Marco Ferreri was born on this day in 1928; he died on May 9, 1997

Miles Raymer gets a few words with John Carpenter for Esquire.

MOTHER’S DAY

“Much as I love Barbara Stanwyck in Stella Dallas and Claudia McNeil in Raisin in the Sun,” writes Carrie Rickey, “I would have preferred a mother more like Frances McDormand in Almost Famous or like Marcia Gay Harden in Whip It than the one I had and loved and was more like Debbie Reynolds in Albert Brooks’s Mother. I’ve been reading Richard Corliss’s Mom in the Movies, a sprightly survey of cinemamas, as though it were a catalogue of mail-order moms.” The subtitle is The Iconic Screen Mothers You Love (and a Few You Love to Hate), and Corliss talks about the book on the Leonard Lopate Show.

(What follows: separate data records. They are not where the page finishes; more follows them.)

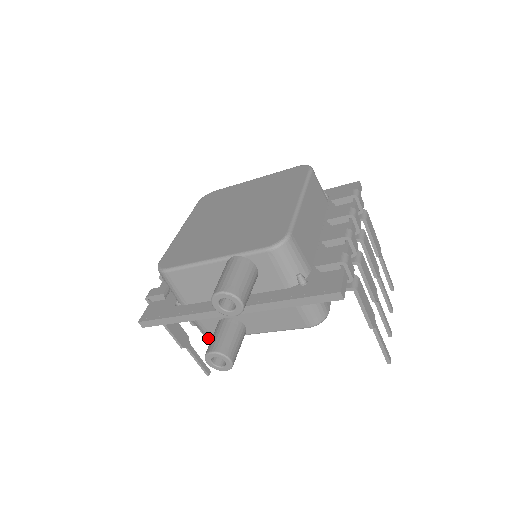
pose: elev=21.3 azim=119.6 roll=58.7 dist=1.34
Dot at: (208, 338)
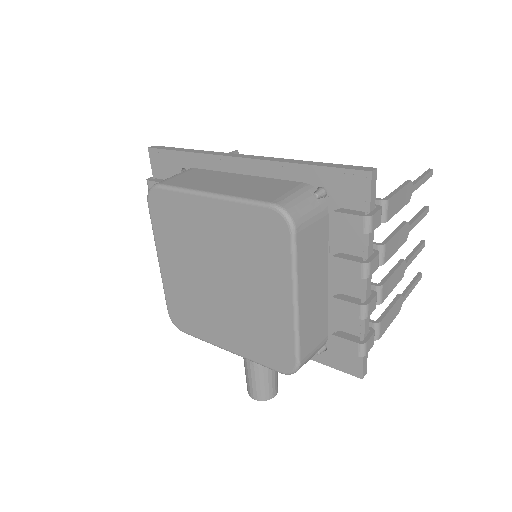
Dot at: occluded
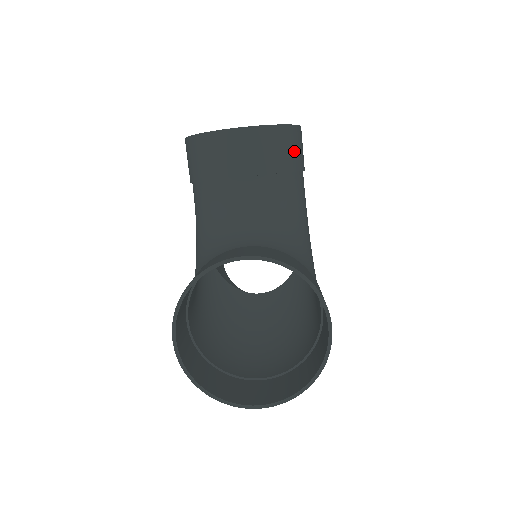
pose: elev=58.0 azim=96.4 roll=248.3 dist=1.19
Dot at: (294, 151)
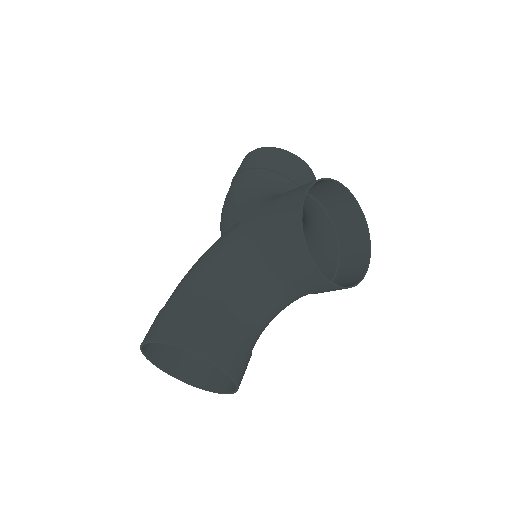
Dot at: occluded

How ’bout some lists. From Kimberly Lindbergs at Movie Morlocks: “Bad Movie Mothers We Love to Hate.” From Jason Bailey at Flavorwire: “The Best Life Advice From Movie Moms.” And at Indiewire: “10 Films NOT to Watch With Your Mother on Mother’s Day.”

IN THE WORKS

Alec Baldwin has joined Warren Beatty’s Howard Hughes biopic and will play Robert Maheu, a key confidant of the eccentric billionaire,” reports Variety‘s Dave McNary.

DVD/BLU-RAY

Friedkin’s explosions are more elaborate, and his ending is more fatalistic than Clouzot’s, but if The Wages of Fear seemed to have something to do with the atomic bomb, Sorcerer is very much a movie about the disaster of its own making,” writes J. Hoberman in the New York Times. “Also out later this month from Facets is a DVD of Mr. Friedkin’s first movie, The People vs. Paul Crump, a 1962 documentary about a convicted killer who became a published author and cause célèbre while on death row…. With its mixture of interviews and dramatic re-creations, some staged on actual locations—as well as its open agenda of saving an unjustly condemned man—the movie is a naïve but forceful precursor to Errol Morris’s great documentary noir, The Thin Blue Line.”

Trailer for Cinema Komunisto

At Cinephiled, Sean Axmaker revisits three films Frank Capra made with Barbara Stanwyck.

ENDNOTE

The Film Doctor‘s posted another round of links.